Task item. Pick out all lines of the entries that include the word "rule" and copy them.

Stored items:
◆ ◆ ◆ ◆ ◆ ◆ ◆

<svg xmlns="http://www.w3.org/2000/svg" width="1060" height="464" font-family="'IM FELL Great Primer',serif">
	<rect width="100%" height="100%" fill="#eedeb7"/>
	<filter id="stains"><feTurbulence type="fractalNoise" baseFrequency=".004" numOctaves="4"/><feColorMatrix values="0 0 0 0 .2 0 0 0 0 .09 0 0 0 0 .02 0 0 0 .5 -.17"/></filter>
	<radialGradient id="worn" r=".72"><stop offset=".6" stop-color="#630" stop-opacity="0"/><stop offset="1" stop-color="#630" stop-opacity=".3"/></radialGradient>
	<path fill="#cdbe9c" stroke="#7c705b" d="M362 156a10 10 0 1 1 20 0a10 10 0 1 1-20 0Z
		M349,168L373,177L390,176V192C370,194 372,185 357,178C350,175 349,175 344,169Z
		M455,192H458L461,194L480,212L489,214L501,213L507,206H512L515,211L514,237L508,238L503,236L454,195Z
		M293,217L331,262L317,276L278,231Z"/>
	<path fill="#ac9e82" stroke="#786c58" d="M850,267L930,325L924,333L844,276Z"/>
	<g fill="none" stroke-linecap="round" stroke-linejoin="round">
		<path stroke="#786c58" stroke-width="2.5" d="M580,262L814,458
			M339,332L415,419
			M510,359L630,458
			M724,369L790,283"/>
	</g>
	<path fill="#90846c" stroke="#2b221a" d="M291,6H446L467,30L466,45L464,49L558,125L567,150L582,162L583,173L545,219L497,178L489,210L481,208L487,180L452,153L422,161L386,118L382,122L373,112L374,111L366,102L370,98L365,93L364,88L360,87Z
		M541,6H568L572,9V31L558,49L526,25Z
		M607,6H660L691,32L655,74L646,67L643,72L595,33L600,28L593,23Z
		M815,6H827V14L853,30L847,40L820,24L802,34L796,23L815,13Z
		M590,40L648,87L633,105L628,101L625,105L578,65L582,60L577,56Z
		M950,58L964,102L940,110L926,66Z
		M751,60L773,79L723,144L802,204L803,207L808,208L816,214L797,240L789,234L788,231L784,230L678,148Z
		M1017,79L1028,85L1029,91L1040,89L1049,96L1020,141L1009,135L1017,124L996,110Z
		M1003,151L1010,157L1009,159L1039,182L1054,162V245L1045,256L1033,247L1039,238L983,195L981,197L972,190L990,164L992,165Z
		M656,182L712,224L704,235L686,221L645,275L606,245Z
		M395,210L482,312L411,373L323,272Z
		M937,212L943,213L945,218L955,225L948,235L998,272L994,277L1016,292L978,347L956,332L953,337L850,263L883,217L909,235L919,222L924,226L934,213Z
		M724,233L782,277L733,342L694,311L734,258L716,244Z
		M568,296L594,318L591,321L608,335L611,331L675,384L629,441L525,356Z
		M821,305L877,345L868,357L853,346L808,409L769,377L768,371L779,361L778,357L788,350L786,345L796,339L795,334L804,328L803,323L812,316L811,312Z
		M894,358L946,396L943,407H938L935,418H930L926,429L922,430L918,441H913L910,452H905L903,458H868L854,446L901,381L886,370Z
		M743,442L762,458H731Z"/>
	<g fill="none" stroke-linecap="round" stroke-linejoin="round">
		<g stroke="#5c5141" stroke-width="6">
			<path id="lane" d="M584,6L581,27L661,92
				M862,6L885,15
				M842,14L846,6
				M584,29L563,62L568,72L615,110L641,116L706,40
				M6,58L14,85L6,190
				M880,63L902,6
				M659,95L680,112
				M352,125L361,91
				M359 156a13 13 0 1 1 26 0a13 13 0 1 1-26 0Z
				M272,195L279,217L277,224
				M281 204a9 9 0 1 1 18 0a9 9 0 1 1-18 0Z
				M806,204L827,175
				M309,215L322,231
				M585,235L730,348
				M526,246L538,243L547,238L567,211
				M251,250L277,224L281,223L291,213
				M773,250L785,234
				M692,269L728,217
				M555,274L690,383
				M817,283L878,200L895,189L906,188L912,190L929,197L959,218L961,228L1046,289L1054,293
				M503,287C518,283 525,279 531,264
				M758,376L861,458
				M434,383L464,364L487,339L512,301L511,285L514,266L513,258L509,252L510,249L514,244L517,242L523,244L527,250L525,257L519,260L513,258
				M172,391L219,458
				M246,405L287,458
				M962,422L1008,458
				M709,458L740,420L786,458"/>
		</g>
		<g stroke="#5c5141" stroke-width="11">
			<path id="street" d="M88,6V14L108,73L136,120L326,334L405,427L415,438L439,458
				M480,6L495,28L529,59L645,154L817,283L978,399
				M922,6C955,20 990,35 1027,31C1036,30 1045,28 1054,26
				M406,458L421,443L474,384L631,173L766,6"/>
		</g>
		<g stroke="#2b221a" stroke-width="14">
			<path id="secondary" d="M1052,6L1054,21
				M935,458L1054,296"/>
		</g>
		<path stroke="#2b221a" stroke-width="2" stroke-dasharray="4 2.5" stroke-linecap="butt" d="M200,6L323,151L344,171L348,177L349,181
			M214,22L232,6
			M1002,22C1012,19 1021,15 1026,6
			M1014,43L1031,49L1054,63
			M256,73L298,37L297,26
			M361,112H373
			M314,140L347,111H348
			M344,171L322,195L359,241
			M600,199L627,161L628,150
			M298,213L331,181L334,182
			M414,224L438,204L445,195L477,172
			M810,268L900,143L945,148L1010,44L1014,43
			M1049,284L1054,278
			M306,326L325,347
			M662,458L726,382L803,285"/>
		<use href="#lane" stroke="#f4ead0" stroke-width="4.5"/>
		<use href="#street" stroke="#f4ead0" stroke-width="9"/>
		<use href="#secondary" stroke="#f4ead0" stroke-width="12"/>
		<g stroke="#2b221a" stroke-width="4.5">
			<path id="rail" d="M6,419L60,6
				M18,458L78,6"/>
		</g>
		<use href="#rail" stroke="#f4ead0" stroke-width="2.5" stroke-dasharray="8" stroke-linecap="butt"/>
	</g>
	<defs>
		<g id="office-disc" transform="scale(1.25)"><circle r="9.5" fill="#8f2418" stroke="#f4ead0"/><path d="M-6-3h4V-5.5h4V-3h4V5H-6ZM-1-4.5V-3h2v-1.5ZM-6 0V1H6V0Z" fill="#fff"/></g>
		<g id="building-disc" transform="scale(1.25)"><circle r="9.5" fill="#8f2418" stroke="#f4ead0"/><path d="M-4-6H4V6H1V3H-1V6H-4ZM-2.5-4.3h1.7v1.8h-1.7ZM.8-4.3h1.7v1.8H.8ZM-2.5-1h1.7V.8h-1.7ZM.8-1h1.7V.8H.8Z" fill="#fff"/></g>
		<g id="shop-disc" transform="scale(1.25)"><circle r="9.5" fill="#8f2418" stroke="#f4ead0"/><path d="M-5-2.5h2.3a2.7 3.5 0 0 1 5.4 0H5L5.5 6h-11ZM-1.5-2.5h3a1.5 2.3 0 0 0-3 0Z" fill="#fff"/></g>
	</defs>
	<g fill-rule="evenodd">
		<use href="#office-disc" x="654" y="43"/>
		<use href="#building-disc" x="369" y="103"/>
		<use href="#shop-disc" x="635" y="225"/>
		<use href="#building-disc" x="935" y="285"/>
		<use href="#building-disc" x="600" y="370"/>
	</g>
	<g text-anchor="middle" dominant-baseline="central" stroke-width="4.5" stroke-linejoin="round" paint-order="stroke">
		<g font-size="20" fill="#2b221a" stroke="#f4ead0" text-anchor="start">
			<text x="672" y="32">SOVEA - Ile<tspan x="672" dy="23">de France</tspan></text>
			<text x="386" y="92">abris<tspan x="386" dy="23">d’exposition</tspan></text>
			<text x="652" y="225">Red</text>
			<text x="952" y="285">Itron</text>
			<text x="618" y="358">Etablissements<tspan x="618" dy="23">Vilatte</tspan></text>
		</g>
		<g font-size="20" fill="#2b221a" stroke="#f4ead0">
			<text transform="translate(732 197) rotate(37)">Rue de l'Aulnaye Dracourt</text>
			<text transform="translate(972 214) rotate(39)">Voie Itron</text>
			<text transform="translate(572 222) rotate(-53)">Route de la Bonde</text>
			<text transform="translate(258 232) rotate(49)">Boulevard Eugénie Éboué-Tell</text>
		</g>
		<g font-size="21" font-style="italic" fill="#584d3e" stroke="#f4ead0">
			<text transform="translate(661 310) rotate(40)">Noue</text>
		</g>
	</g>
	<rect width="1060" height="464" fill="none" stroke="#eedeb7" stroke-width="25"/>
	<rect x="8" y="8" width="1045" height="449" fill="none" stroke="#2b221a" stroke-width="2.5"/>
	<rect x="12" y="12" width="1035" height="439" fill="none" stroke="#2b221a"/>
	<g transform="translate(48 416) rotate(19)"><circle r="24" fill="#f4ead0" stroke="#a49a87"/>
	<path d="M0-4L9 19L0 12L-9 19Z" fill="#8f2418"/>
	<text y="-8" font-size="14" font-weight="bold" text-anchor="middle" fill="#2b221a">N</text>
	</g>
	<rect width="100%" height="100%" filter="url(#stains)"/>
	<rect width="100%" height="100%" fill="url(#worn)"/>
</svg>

◆ ◆ ◆ ◆ ◆ ◆ ◆

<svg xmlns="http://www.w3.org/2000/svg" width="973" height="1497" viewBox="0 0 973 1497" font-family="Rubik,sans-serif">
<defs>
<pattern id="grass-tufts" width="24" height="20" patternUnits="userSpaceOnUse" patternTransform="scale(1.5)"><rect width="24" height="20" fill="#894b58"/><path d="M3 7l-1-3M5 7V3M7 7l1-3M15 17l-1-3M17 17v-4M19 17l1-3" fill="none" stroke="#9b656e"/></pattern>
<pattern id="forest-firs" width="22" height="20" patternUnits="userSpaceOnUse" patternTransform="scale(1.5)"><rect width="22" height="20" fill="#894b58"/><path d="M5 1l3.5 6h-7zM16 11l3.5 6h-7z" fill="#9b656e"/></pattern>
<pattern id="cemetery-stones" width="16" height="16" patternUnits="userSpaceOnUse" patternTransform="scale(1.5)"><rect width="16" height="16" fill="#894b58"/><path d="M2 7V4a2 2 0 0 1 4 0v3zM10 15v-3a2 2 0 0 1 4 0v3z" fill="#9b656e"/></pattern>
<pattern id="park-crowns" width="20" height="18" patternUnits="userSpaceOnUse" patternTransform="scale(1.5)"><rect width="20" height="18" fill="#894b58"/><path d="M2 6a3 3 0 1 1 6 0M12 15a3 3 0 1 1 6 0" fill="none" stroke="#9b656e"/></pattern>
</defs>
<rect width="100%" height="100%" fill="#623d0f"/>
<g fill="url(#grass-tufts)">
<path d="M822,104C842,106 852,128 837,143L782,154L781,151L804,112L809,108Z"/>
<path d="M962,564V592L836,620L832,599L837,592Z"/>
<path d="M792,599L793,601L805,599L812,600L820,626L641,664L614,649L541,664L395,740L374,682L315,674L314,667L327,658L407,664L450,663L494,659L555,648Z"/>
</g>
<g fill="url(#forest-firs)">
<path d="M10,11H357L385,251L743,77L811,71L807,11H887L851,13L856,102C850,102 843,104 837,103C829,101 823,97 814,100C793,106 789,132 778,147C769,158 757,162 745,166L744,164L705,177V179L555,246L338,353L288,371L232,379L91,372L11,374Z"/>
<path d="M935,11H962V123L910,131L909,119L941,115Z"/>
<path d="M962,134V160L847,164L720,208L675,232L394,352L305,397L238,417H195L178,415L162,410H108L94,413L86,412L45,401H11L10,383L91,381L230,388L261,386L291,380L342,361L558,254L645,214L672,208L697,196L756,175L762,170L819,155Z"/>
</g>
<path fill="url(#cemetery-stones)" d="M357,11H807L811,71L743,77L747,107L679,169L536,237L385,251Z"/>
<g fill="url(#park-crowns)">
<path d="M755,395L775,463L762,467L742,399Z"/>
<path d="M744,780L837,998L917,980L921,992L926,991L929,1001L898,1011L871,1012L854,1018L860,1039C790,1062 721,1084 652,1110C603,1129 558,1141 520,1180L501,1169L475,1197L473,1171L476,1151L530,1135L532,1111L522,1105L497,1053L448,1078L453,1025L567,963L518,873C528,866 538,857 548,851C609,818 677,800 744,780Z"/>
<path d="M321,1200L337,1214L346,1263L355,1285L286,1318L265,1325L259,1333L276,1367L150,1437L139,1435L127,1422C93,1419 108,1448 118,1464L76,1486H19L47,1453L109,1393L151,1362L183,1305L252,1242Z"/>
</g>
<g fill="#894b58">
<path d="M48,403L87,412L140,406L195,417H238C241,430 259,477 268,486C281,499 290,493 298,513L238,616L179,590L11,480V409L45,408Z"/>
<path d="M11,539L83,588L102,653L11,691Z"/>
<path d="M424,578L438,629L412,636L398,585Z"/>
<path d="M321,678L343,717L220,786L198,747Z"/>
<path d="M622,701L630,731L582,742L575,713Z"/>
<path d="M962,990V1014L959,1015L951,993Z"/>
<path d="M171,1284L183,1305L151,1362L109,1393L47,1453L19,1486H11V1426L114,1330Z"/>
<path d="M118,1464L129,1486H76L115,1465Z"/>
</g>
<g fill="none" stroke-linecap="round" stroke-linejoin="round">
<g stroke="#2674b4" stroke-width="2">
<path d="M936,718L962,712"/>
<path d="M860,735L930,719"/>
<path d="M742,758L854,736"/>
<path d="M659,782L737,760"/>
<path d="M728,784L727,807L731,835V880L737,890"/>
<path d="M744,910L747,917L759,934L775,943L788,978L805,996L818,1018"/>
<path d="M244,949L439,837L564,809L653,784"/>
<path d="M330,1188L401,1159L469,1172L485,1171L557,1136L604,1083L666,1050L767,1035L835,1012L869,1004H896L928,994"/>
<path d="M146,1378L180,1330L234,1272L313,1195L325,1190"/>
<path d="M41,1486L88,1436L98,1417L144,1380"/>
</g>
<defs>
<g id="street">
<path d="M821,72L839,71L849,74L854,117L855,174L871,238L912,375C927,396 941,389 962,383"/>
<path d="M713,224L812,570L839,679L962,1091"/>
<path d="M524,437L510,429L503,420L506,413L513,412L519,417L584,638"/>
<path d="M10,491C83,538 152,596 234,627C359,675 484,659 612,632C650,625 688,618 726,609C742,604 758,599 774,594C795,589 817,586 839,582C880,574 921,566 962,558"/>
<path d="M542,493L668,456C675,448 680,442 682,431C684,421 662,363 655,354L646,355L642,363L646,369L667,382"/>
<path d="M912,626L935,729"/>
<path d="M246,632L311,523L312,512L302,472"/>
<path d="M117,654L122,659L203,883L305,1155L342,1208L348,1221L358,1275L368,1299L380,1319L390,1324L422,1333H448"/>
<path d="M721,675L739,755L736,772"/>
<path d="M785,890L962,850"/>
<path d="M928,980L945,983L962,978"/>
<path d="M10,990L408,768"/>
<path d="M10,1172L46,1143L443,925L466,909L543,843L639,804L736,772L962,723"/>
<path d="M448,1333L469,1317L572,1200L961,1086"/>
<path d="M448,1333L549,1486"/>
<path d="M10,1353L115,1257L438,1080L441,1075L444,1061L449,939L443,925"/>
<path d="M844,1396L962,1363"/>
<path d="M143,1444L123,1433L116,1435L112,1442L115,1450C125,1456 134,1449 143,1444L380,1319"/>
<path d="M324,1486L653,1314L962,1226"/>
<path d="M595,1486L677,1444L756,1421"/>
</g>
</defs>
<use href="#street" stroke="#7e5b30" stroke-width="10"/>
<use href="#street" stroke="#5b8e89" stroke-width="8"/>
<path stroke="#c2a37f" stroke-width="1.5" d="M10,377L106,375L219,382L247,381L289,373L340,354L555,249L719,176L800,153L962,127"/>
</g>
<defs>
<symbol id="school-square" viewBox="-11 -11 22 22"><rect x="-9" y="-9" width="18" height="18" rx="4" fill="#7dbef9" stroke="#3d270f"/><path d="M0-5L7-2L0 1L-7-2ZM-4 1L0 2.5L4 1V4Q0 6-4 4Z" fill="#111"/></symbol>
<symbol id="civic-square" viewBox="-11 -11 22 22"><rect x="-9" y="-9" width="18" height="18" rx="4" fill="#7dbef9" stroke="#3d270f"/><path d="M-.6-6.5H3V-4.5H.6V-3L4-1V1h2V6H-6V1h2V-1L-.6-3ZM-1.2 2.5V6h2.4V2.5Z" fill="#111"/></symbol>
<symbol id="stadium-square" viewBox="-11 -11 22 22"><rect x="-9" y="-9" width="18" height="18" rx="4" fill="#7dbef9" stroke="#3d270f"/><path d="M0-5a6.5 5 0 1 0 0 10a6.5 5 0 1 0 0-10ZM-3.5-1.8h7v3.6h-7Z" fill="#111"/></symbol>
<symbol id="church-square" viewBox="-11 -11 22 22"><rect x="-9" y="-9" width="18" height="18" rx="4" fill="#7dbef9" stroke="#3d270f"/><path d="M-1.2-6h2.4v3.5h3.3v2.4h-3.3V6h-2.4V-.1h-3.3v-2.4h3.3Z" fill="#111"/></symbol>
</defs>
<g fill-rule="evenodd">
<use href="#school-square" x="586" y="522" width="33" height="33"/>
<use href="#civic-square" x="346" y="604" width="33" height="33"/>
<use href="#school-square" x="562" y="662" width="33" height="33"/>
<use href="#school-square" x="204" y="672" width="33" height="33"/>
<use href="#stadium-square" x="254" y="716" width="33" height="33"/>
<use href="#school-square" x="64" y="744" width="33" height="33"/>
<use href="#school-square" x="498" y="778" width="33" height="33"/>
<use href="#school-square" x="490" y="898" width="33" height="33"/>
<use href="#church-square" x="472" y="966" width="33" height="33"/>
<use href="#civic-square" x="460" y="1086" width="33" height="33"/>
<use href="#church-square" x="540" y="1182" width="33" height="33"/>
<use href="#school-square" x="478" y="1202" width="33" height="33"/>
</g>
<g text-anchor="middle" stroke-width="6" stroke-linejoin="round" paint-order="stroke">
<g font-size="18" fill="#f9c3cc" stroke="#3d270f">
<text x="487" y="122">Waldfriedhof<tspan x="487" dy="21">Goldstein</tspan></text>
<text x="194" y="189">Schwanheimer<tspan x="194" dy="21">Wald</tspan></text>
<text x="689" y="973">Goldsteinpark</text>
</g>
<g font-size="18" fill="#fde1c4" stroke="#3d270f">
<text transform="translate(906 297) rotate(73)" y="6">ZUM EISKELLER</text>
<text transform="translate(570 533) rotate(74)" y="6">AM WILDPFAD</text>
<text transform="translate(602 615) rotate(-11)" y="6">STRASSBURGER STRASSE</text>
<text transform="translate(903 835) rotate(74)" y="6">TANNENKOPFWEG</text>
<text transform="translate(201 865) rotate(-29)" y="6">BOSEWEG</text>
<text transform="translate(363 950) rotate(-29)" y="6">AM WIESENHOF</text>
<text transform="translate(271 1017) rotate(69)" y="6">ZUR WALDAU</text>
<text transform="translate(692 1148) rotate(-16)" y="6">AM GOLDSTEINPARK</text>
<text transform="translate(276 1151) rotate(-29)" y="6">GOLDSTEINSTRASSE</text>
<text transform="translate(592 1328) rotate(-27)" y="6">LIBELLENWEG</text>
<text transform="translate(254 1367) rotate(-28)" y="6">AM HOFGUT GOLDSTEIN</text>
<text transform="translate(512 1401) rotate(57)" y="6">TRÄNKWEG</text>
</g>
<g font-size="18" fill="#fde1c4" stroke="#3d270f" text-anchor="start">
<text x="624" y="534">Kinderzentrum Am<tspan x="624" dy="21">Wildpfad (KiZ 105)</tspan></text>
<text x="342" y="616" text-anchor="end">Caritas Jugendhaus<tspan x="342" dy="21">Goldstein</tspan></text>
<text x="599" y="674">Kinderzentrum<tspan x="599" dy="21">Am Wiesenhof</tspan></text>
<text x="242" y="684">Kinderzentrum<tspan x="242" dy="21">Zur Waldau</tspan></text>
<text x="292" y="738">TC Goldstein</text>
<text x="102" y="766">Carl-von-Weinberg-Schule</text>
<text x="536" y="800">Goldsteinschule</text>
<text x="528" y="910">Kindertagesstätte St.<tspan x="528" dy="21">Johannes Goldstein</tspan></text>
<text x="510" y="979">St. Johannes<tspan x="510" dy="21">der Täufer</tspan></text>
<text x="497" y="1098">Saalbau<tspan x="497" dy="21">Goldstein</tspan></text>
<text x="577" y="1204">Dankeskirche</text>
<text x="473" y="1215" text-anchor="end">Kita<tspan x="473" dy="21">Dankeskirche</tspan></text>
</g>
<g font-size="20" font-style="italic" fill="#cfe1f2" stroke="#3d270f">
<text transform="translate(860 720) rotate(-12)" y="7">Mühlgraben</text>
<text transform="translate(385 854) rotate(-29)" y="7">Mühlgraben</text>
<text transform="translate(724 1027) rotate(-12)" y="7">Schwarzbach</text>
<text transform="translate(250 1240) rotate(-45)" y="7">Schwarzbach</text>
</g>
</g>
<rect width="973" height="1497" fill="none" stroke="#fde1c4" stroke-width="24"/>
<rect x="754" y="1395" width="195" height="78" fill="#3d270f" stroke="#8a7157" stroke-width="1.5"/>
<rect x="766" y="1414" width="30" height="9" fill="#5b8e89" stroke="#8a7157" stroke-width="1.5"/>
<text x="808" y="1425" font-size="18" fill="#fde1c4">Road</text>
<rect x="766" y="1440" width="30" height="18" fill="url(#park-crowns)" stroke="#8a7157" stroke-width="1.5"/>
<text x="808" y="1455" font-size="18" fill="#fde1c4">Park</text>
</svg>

◆ ◆ ◆ ◆ ◆ ◆ ◆

Task output.
	<g fill-rule="evenodd">
<g fill-rule="evenodd">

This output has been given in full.